Wu Zixuan, Peng Jun, Long Xi, Tan Kang, Yao Xiaolei, Peng Qinghua
Hunan University of Chinese Medicine, Changsha, Hunan Province, 410208, China.
The First Hospital of Hunan University of Chinese Medicine, Changsha, Hunan Province, 410007, China.
BMC Pharmacol Toxicol. 2025 Mar 10;26(1):53. doi: 10.1186/s40360-025-00880-9.

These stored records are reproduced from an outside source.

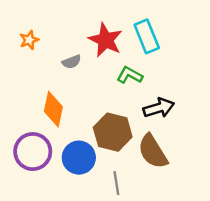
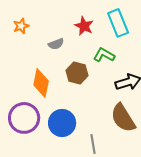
red star: (105, 40) -> (84, 26), size x0.7
brown hexagon: (113, 132) -> (77, 73), moved, size x0.7

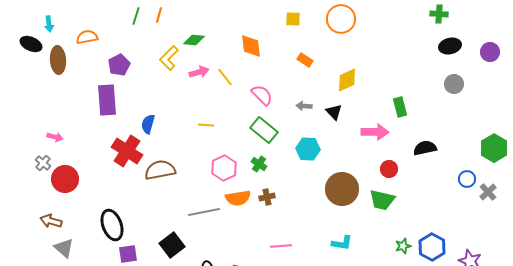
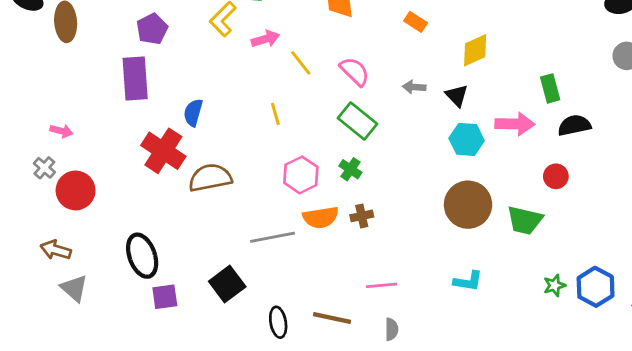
yellow line: (225, 77) -> (301, 63), moved
yellow line: (206, 125) -> (275, 114), turned 70
black semicircle: (425, 148) -> (574, 125), moved
cyan hexagon: (308, 149) -> (467, 139), moved
red circle: (389, 169) -> (556, 176), moved

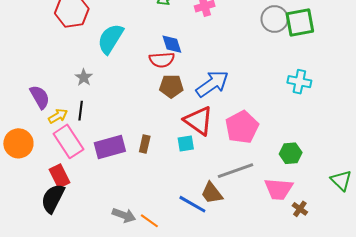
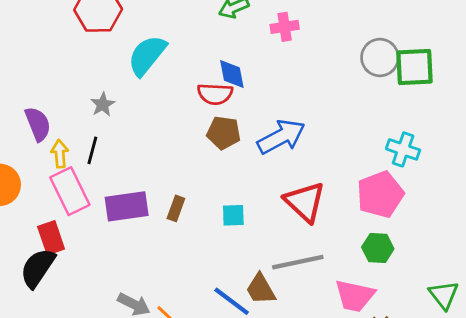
yellow arrow: (58, 116) -> (60, 154), turned -72
red triangle: (198, 121) -> (305, 202), moved
pink pentagon: (242, 127) -> (380, 194), moved

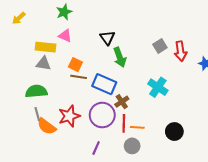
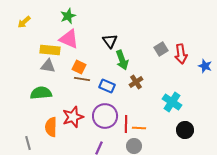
pink triangle: (65, 36) -> (69, 39), size x1.5
blue rectangle: (104, 84) -> (107, 86), size x0.7
cyan cross: (158, 87) -> (172, 102), moved
brown cross: (122, 102) -> (136, 82), moved
gray line: (37, 114) -> (28, 143), moved
orange semicircle: (47, 126) -> (51, 127), turned 54
black circle: (174, 132) -> (185, 130), moved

Thyroid eye disease (TED) is an autoimmune inflammatory disorder of the orbit, associated with a range of potential clinical sequelae. Tumor cells in TED overexpress pro-angiogenic factors, driving the formation of heterogeneous and immature neovascularization. This dysregulated angiogenesis often leads to a hypoxic microenvironment due to insufficient perfusion. Despite its importance, the role of angiogenesis-related genes (ARGs) in TED pathophysiology remains poorly understood.

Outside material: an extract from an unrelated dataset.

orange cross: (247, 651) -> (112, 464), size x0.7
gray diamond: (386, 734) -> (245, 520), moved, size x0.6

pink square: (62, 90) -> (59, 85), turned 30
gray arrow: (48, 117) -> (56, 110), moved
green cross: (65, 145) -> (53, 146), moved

To bridge this knowledge gap, our study aimed to identify and validate ARGs implicated in TED using a comprehensive bioinformatics strategy. By intersecting differential gene expression analyses with a curated list of 103 known ARGs, we aimed to pinpoint those with potential roles in TED. Advanced methodologies, including GSEA and GSVA, facilitated an in-depth exploration of the biological functions and pathways associated with these ARGs. Further refinement through Lasso regression and SVM-RFE enabled the identification of key hub genes and the evaluation of their diagnostic potential for TED. Additionally, we investigated the relationship between these hub ARGs and relevant clinical parameters. To corroborate our findings, we analyzed expression data from datasets GSE58331 and GSE105149, focusing on the six ARGs identified as potentially crucial to TED pathology.
Our investigation unveiled six ARGs (CRIP2, DUSP1, CTSL, DOCK5, ERAP1, SCG2) as intimately connected to TED. Functional analyses highlighted their involvement in processes such as response to ameboidal-type cell migration, epithelial cell migration, epithelium migration. Importantly, the diagnostic capabilities of these ARGs demonstrated promising efficacy in distinguishing TED from non-affected states.
This study identifies six ARGs as novel biomarker candidates for TED, elucidating their potential roles in the disease's pathogenesis.
甲状腺眼病(TED)是一种眼眶自身免疫性炎症性疾病,伴有一系列潜在的临床后遗症。TED中的肿瘤细胞过度表达促血管生成因子,驱动异质性和不成熟的新生血管形成。这种失调的血管生成由于灌注不足,常导致缺氧微环境。尽管血管生成相关基因(ARGs)很重要,但其在TED病理生理学中的作用仍知之甚少。
为了填补这一知识空白,我们的研究旨在使用全面的生物信息学策略来识别和验证与TED相关的ARGs。通过将差异基因表达分析与103个已知ARGs的精选列表相交,我们旨在找出那些在TED中具有潜在作用的基因。包括基因集富集分析(GSEA)和基因集变异分析(GSVA)在内的先进方法,有助于深入探索与这些ARGs相关的生物学功能和途径。通过套索回归和支持向量机递归特征消除(SVM-RFE)进一步优化,能够识别关键的枢纽基因,并评估其对TED的诊断潜力。此外,我们研究了这些枢纽ARGs与相关临床参数之间的关系。为了证实我们的发现,我们分析了数据集GSE58331和GSE105149的表达数据,重点关注被确定为对TED病理可能至关重要的六个ARGs。
我们的研究揭示了六个与TED密切相关的ARGs(CRIP2、DUSP1、CTSL、DOCK5、ERAP1、SCG2)。功能分析突出了它们参与诸如对阿米巴样细胞迁移的反应、上皮细胞迁移、上皮迁移等过程。重要的是,这些ARGs的诊断能力在区分TED与未受影响状态方面显示出有前景的效果。
本研究确定了六个ARGs作为TED的新型生物标志物候选物,阐明了它们在疾病发病机制中的潜在作用。